Пруст — платоник, но не ярко выраженный, т. к. готов ссылаться на сущность или Идею даже по ничтожному случаю маленькой фразы Вантейля. Платон предлагает образ мыслей под знаком встреч и насилий. В «Государстве» он различает в мире два рода вещей: вещи, допускающие бездеятельную мысль или предоставляющие только предлог для проявления активности: и вещи, которые позволяют мыслить, которые вынуждают мыслить. Первые — это узнаваемые предметы: любые качества могут проявляться в данных предметах, но в проявлении случайном, что и позволяет говорить «это — палец», это — яблоко, это — дом… Напротив, вторые — вещи, вынуждающие нас мыслить: это — предметы не узнаваемые, а совершающие насилие, повстречавшиеся знаки. Это, как говорит Платон, «противоречивые ощущения». [Пруст скажет: ощущение общности двух мест или двух мгновений). Чувственный знак совершает над нами насилие, мобилизует память и приводит в движение душу; душа же. в свою очередь, порождает в мышлении силу, передавая ему испытанное чувственностью насилие, мыслить сущность как единственное, что должно быть мыслимо. Так человеческие свойства проявляются в трансцендентном осуществлении, где каждое стоит перед собственным пределом и сближается с ним: чувственность, схватывающая знак;

душа и память, его интерпретирующие: и мышление, вынужденное мыслить сущность. Сократ мог говорить с полным основанием: «Я — скорее влюбленный, чем друг; Я — ближе к искусству, чем к философии: Я — взрыв, принуждение и насилие более, чем добрая воля». «Пир», «Федр» и «Федон» — три великих исследования знаков.

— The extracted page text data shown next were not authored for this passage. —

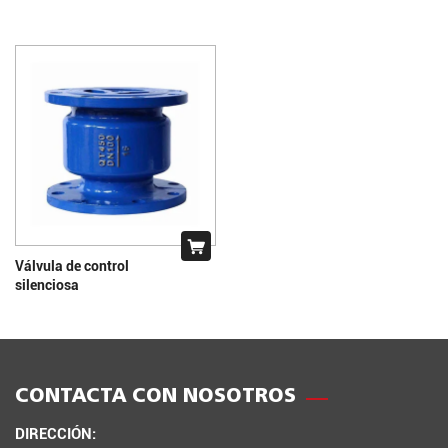
Válvula de control
silenciosa
CONTACTA CON NOSOTROS
DIRECCIÓN: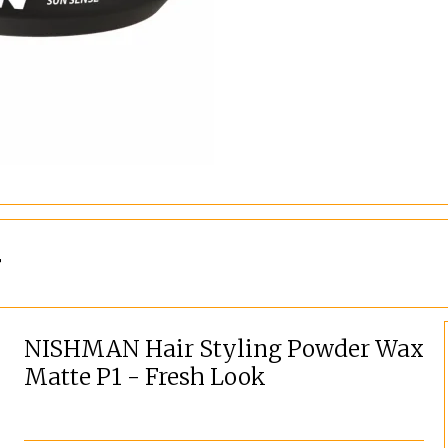
r
NISHMAN Hair Styling Powder Wax
Matte P1 - Fresh Look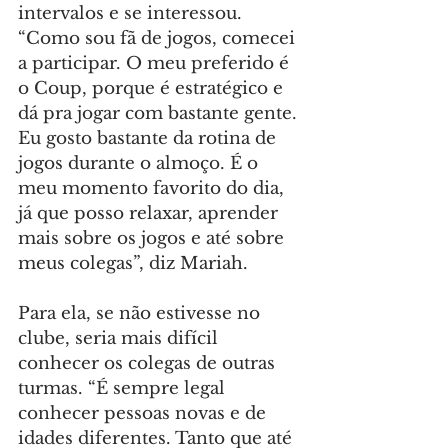
intervalos e se interessou. 
“Como sou fã de jogos, comecei 
a participar. O meu preferido é 
o Coup, porque é estratégico e 
dá pra jogar com bastante gente. 
Eu gosto bastante da rotina de 
jogos durante o almoço. É o 
meu momento favorito do dia, 
já que posso relaxar, aprender 
mais sobre os jogos e até sobre 
meus colegas”, diz Mariah.
Para ela, se não estivesse no 
clube, seria mais difícil 
conhecer os colegas de outras 
turmas. “É sempre legal 
conhecer pessoas novas e de 
idades diferentes. Tanto que até 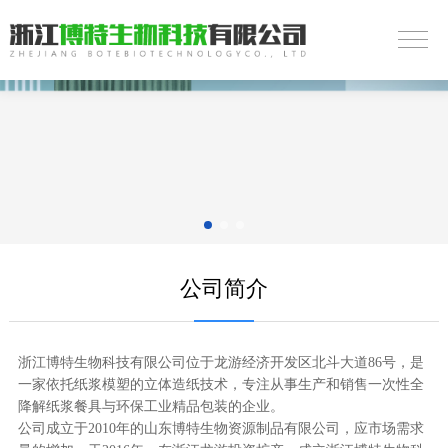
公司简介
浙江博特生物科技有限公司位于龙游经济开发区北斗大道86号，是
一家依托纸浆模塑的立体造纸技术，专注从事生产和销售一次性全
降解纸浆餐具与环保工业精品包装的企业。
公司成立于2010年的山东博特生物资源制品有限公司，应市场需求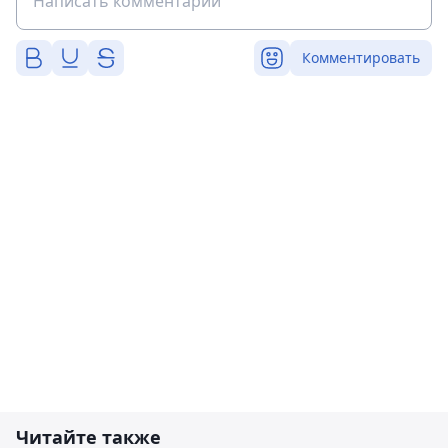
Комментировать
Читайте также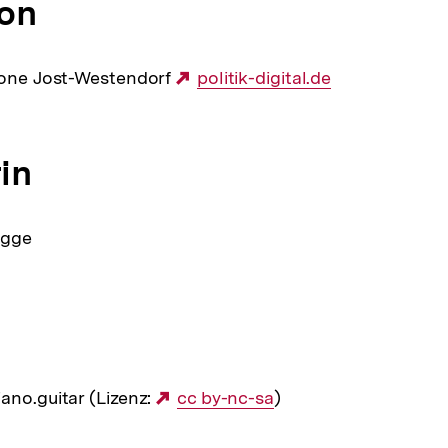
on
imone Jost-Westendorf
Externer
politik-digital.de
Link:
in
ogge
ano.guitar (Lizenz:
Externer
cc by-nc-sa
)
Link: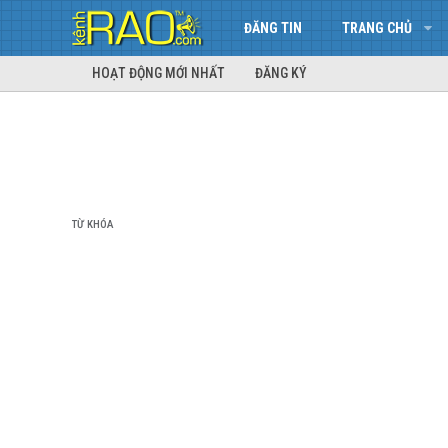
ĐĂNG TIN
TRANG CHỦ
HOẠT ĐỘNG MỚI NHẤT
ĐĂNG KÝ
TỪ KHÓA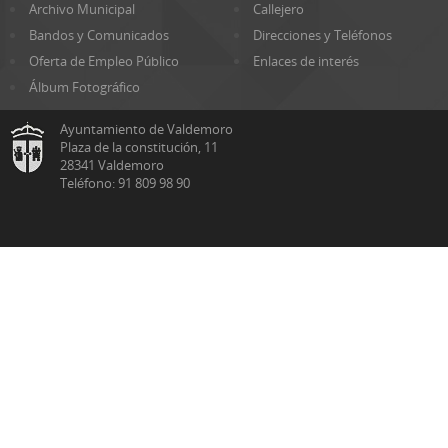
Archivo Municipal
Callejero
Bandos y Comunicados
Direcciones y Teléfonos
Oferta de Empleo Público
Enlaces de interés
Álbum Fotográfico
Ayuntamiento de Valdemoro
Plaza de la constitución, 11
28341 Valdemoro
Teléfono: 91 809 98 90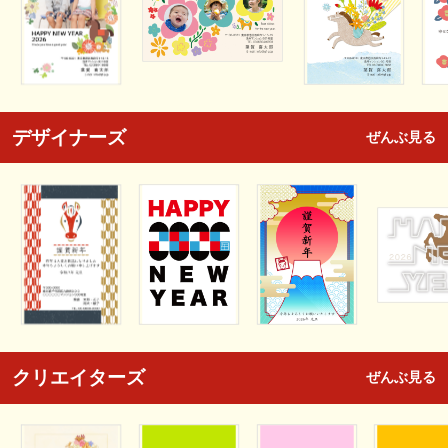
デザイナーズ
ぜんぶ見る
クリエイターズ
ぜんぶ見る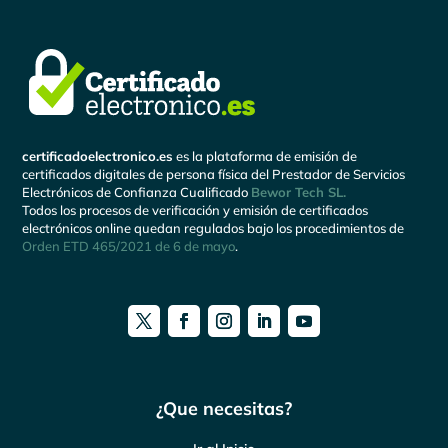
certificadoelectronico.es
es la plataforma de emisión de
certificados digitales de persona física del Prestador de Servicios
Electrónicos de Confianza Cualificado
Bewor Tech SL.
Todos los procesos de verificación y emisión de certificados
electrónicos online quedan regulados bajo los procedimientos de
Orden ETD 465/2021 de 6 de mayo
.
¿Que necesitas?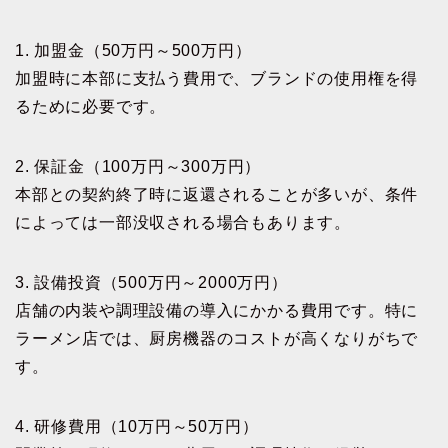
1. 加盟金（50万円～500万円）
加盟時に本部に支払う費用で、ブランドの使用権を得
るために必要です。
2. 保証金（100万円～300万円）
本部との契約終了時に返還されることが多いが、条件
によっては一部没収される場合もあります。
3. 設備投資（500万円～2000万円）
店舗の内装や調理設備の導入にかかる費用です。特に
ラーメン店では、厨房機器のコストが高くなりがちで
す。
4. 研修費用（10万円～50万円）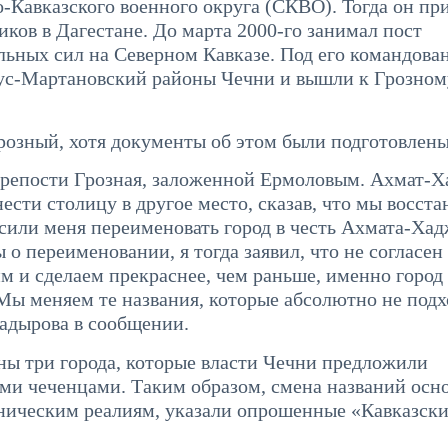
-Кавказского военного округа (СКВО). Тогда он п
ков в Дагестане. До марта 2000-го занимал пост
ьных сил на Северном Кавказе. Под его командова
ус-Мартановский районы Чечни и вышли к Грозном
Грозный, хотя документы об этом были подготовлены
 крепости Грозная, заложенной Ермоловым. Ахмат-
сти столицу в другое место, сказав, что мы восст
сили меня переименовать город в честь Ахмата-Хад
о переименовании, я тогда заявил, что не согласен 
м и сделаем прекраснее, чем раньше, именно город
Мы меняем те названия, которые абсолютно не подх
Кадырова в сообщении.
ны три города, которые власти Чечни предложили
ими чеченцами. Таким образом, смена названий осн
ническим реалиям, указали опрошенные «Кавказск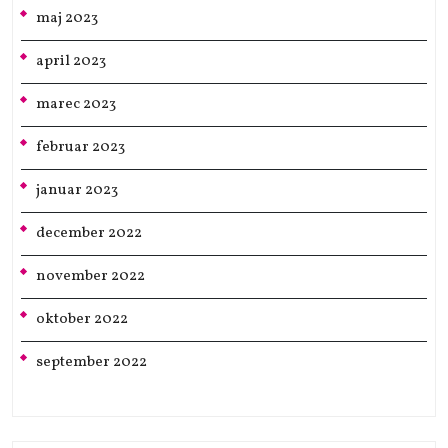
maj 2023
april 2023
marec 2023
februar 2023
januar 2023
december 2022
november 2022
oktober 2022
september 2022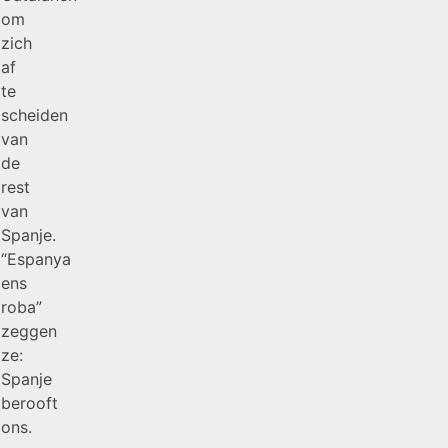
om
zich
af
te
scheiden
van
de
rest
van
Spanje.
“Espanya
ens
roba”
zeggen
ze:
Spanje
berooft
ons.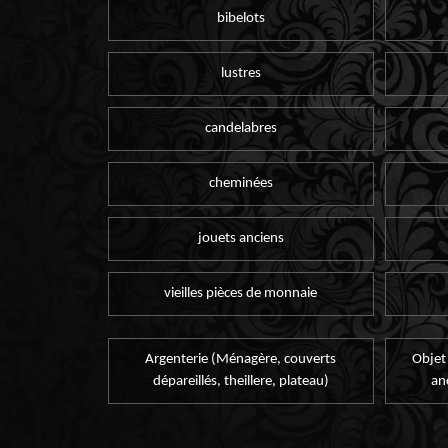
bibelots
lustres
candelabres
cheminées
jouets anciens
vieilles pièces de monnaie
Argenterie (Ménagère, couverts
Objet
dépareillés, theillere, plateau)
an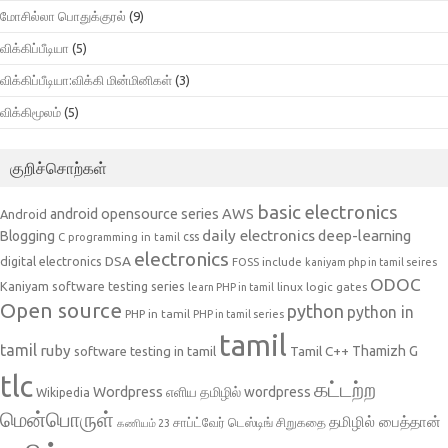
மோசில்லா பொதுக்குரல்
(9)
விக்கிப்பீடியா
(5)
விக்கிப்பீடியா:விக்கி மின்மினிகள்
(3)
விக்கிமூலம்
(5)
குறிச்சொற்கள்
basic electronics
AWS
android opensource series
Android
daily electronics
deep-learning
Blogging
css
C programming in tamil
electronics
DSA
digital electronics
include
FOSS
kaniyam php in tamil seires
ODOC
Kaniyam software testing series
linux
logic gates
learn PHP in tamil
Open source
python
python in
PHP in tamil
PHP in tamil series
tamil
tamil
ruby
Tamil C++
Thamizh G
software testing in tamil
tlc
கட்டற்ற
Wordpress
எளிய தமிழில் wordpress
Wikipedia
மென்பொருள்
தமிழில் பைத்தான்
சாப்ட்வேர் டெஸ்டிங்
சிறுகதை
கணியம் 23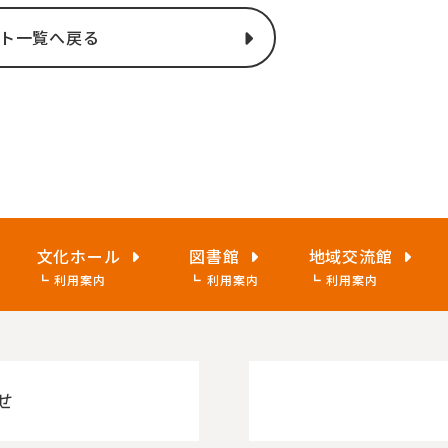
ト一覧へ戻る
文化ホール
図書館
地域交流館
利用案内
利用案内
利用案内
せ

Но сократовский демон, ирония, заключается в опережении встреч. По Сократу, разум еще предшествует встречам, он их провоцирует, порождает и организует. Юмор Пруста — другой природы: еврейский юмор против греческой иронии. Чтобы замечать знаки, открывать их, испытывать их жестокость, необходимо обладать особым даром. Логоса нет, существуют только иероглифы. Мыслить — это прежде всего интерпретировать и переводить. Сущности — это одновременно и то, что переводится, и сам перевод; и знак, и значение. Сущности обвиваются вокруг знака, чтобы вынудить нас мыслить. Они разворачиваются в значении, чтобы мыслиться по необходимости. Везде — иероглиф, двойной символ которого — непроизвольность встречи и неизбежность мысли: «случайность и необходимость».